The polynomial y = - 3 · x³ - 2 · x² + x is the equation that passes through given points.
How to determine the polynomial equation that passes through a given set of points
According to algebra, a polynomial of grade n can be found by knowning n + 1 distinct points of the form (x, y).

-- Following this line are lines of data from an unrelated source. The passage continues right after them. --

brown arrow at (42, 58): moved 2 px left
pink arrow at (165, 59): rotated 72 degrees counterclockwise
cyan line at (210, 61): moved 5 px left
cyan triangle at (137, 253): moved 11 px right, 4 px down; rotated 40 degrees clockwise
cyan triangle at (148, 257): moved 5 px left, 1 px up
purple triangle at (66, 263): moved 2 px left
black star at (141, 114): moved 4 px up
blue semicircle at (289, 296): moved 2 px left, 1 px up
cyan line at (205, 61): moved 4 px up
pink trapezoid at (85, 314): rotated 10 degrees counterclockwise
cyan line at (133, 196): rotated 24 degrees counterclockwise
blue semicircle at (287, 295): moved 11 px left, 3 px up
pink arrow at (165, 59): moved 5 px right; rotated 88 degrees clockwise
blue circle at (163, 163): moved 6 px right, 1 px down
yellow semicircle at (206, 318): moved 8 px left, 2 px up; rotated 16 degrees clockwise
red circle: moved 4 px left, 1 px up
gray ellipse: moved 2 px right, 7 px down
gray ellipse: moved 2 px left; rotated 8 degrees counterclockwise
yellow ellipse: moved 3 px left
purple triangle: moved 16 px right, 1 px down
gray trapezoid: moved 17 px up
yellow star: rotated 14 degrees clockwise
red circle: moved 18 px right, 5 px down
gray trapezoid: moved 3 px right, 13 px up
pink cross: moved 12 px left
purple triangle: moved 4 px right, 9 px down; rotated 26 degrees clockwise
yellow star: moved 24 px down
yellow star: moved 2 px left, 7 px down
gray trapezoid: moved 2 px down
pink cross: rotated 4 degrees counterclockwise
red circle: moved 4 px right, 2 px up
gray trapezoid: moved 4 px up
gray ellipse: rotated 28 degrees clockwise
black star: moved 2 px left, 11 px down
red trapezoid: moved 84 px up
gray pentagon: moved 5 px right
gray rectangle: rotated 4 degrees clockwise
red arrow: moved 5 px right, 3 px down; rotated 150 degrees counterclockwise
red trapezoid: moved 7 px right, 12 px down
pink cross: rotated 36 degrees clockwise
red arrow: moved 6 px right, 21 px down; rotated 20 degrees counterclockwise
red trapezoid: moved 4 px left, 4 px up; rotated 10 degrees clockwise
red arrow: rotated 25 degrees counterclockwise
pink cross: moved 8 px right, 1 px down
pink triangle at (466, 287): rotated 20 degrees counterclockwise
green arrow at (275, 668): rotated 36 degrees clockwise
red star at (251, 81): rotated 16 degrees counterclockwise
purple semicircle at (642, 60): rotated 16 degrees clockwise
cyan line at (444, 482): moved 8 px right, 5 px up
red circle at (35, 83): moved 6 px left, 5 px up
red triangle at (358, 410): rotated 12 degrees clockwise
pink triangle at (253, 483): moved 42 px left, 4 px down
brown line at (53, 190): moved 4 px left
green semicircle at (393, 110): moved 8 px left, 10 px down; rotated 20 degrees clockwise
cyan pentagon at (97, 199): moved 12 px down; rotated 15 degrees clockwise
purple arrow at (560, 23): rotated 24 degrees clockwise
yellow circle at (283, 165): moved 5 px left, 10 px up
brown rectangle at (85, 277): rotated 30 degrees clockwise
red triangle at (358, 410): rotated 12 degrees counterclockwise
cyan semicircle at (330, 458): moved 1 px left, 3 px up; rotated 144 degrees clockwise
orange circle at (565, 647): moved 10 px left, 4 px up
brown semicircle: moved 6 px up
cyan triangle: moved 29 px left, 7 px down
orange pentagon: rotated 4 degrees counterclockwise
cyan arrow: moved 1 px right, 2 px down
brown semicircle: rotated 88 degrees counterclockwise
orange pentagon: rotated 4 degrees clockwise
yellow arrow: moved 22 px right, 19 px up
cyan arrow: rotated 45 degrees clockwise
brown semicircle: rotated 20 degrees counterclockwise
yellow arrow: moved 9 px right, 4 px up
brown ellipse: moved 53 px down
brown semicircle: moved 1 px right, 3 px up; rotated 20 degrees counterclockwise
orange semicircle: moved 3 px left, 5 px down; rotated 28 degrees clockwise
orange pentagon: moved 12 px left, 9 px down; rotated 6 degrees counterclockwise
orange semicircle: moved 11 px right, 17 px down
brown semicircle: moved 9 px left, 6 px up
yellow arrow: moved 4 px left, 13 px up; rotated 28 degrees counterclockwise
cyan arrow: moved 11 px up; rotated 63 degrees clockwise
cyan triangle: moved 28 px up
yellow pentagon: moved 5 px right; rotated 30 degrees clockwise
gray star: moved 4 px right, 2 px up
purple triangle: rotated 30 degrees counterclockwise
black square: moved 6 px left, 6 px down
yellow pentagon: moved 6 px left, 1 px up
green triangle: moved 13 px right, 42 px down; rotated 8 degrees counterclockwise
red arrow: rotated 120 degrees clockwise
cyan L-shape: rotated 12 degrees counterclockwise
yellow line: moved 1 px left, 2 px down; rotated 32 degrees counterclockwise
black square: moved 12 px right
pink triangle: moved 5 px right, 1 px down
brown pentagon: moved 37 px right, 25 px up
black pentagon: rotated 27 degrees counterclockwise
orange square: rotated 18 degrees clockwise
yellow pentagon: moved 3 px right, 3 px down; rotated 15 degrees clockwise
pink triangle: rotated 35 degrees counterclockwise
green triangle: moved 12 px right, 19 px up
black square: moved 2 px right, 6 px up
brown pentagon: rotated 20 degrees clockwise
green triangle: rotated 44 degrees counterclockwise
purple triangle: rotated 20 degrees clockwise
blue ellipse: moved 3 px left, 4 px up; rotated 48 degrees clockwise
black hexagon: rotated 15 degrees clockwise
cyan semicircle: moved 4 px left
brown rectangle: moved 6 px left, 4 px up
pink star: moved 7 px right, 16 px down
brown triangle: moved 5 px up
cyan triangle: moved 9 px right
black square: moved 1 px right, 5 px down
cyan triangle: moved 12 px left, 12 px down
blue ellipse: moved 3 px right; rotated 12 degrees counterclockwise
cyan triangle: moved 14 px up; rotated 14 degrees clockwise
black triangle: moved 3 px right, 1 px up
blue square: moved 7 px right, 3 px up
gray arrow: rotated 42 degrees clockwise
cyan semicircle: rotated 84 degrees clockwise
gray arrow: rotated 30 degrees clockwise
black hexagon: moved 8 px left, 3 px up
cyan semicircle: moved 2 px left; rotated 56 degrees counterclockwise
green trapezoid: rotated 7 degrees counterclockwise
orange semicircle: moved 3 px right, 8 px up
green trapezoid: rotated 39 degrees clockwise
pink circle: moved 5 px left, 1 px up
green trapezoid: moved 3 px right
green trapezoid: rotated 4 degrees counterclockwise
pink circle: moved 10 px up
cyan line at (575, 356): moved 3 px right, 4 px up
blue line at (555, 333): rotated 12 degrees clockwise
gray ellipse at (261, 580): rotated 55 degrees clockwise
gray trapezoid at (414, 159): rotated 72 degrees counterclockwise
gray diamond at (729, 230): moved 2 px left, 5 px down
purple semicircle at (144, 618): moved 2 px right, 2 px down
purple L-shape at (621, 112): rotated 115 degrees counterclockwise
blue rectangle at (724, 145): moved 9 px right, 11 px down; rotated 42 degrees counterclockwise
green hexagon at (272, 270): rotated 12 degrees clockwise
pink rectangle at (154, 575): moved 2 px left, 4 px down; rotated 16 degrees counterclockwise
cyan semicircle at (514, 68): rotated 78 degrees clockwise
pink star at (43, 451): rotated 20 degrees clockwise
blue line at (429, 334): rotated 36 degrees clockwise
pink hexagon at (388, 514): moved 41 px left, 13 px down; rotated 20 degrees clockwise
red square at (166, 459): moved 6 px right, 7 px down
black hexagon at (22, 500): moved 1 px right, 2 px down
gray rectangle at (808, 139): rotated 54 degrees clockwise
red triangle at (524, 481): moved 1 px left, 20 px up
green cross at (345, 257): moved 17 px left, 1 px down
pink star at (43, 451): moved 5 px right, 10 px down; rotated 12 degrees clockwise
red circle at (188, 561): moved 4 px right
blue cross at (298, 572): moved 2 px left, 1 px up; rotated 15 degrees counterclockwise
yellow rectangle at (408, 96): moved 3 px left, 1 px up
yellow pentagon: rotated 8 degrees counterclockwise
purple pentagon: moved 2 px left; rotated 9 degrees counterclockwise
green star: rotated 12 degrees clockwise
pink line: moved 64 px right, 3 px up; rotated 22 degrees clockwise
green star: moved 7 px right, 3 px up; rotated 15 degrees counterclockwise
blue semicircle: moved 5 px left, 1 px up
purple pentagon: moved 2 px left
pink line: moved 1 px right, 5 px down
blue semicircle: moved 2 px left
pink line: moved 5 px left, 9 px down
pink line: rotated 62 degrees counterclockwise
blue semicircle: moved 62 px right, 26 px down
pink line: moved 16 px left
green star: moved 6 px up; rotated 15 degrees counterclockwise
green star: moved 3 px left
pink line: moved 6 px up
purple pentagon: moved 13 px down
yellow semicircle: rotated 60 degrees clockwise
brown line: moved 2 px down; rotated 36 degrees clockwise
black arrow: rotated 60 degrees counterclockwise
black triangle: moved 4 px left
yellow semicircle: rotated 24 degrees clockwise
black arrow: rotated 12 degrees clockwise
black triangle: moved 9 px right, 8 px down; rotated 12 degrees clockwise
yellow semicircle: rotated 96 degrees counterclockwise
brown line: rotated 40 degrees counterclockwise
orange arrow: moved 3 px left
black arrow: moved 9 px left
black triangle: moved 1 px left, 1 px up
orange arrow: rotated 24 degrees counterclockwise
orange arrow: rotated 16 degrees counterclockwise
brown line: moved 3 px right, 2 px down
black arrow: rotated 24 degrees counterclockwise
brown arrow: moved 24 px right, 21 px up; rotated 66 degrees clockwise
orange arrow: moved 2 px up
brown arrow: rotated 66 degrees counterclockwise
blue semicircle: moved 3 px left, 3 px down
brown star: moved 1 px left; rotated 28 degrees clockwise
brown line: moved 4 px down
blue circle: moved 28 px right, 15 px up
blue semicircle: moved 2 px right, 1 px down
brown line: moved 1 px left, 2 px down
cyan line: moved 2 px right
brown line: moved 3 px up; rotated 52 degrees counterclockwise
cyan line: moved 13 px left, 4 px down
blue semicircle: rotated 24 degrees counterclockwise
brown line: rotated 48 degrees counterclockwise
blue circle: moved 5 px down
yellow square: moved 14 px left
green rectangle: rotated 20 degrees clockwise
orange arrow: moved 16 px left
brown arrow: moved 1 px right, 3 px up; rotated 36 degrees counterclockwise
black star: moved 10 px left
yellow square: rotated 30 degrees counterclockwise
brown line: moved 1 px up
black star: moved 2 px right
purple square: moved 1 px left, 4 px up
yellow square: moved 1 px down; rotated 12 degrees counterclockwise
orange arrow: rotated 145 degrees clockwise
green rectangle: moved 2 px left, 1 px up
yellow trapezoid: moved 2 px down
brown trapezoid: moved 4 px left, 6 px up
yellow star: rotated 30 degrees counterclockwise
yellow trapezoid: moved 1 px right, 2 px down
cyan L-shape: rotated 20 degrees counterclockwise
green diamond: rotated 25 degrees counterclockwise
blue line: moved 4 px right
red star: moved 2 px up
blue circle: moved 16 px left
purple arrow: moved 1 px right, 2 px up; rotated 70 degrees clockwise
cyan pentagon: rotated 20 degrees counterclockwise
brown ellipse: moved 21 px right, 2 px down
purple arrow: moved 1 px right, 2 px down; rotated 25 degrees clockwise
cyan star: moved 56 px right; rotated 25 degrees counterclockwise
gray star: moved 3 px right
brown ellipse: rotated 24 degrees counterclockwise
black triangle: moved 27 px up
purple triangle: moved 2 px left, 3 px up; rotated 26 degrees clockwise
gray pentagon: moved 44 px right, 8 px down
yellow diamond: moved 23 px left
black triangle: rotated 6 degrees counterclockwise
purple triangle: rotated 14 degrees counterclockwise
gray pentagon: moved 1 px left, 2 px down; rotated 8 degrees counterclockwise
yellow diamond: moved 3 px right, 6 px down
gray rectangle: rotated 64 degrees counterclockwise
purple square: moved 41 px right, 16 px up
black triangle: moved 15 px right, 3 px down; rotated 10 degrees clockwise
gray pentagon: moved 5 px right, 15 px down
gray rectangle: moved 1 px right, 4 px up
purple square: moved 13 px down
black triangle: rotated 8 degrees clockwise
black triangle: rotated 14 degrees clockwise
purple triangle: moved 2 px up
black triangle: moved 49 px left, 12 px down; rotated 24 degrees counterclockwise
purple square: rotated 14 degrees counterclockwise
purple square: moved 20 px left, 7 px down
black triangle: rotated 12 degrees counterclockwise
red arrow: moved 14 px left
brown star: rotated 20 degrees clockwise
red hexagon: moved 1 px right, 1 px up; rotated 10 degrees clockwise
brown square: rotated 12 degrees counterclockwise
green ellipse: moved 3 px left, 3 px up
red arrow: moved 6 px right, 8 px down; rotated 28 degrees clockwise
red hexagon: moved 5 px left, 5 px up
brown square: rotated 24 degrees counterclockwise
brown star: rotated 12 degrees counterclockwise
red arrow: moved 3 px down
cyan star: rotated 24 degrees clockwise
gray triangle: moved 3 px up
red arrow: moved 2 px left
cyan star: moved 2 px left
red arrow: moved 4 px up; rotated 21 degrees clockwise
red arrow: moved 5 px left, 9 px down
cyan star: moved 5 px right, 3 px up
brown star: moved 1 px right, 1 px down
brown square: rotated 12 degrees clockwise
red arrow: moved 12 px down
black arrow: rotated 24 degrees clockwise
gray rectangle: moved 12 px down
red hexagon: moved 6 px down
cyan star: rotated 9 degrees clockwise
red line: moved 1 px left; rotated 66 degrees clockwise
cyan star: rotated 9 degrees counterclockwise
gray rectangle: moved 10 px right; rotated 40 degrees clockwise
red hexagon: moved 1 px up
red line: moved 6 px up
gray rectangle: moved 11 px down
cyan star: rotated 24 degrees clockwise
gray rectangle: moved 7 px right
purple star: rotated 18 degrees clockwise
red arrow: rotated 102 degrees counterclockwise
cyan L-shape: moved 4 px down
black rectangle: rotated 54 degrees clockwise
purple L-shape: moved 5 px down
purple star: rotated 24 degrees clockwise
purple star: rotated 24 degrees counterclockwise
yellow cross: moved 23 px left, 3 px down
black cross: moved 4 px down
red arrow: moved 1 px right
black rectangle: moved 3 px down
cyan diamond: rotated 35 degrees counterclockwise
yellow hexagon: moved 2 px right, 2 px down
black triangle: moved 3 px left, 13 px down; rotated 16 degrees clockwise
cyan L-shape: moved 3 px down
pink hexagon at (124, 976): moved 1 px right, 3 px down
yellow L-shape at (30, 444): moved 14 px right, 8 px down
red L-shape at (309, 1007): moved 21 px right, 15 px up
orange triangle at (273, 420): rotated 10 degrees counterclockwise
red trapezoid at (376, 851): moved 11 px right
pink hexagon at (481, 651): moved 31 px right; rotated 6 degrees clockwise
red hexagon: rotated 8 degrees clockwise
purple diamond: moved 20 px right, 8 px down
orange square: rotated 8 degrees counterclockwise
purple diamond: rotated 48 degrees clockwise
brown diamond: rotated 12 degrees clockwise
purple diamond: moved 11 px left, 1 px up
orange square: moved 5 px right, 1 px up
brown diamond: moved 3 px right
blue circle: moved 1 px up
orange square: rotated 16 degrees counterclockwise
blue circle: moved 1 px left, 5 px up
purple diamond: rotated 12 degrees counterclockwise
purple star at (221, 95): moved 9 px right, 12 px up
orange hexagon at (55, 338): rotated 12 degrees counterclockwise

Since we need to determine a polynomial grade 3, then we need four distinct points and definition of polynomial:
y = a · x³ + b · x² + c · x + d, where a, b, c, d are real coefficients.
If we know that (8, - 1656), (- 2, 14), (9, - 2340) and (10, - 3190), then the coefficients of the polynomials are:
a · 8³ + b · 8² + c · 8 + d = - 1656
a · (- 2)³ + b · (- 2)² + c · (- 2) + d = 14
a · 9³ + b · 9² + c · 9 + d = - 2340
a · 10³ + b · 10² + c · 10 + d = - 3190
The resulting system of linear equations is:
512 · a + 64 · b + 8 · c + d = - 1656
- 8 · a + 4 · b - 2 · c + d = 14
729 · a + 81 · b + 9 · c + d = - 2340
1000 · a + 100 · b + 10 · c + d = - 3190
Then, the resulting coefficients of the polynomial are:
(a, b, c, d) = (- 3, - 2, 1, 0)
The polynomial that passes through given points is y = - 3 · x³ - 2 · x² + x.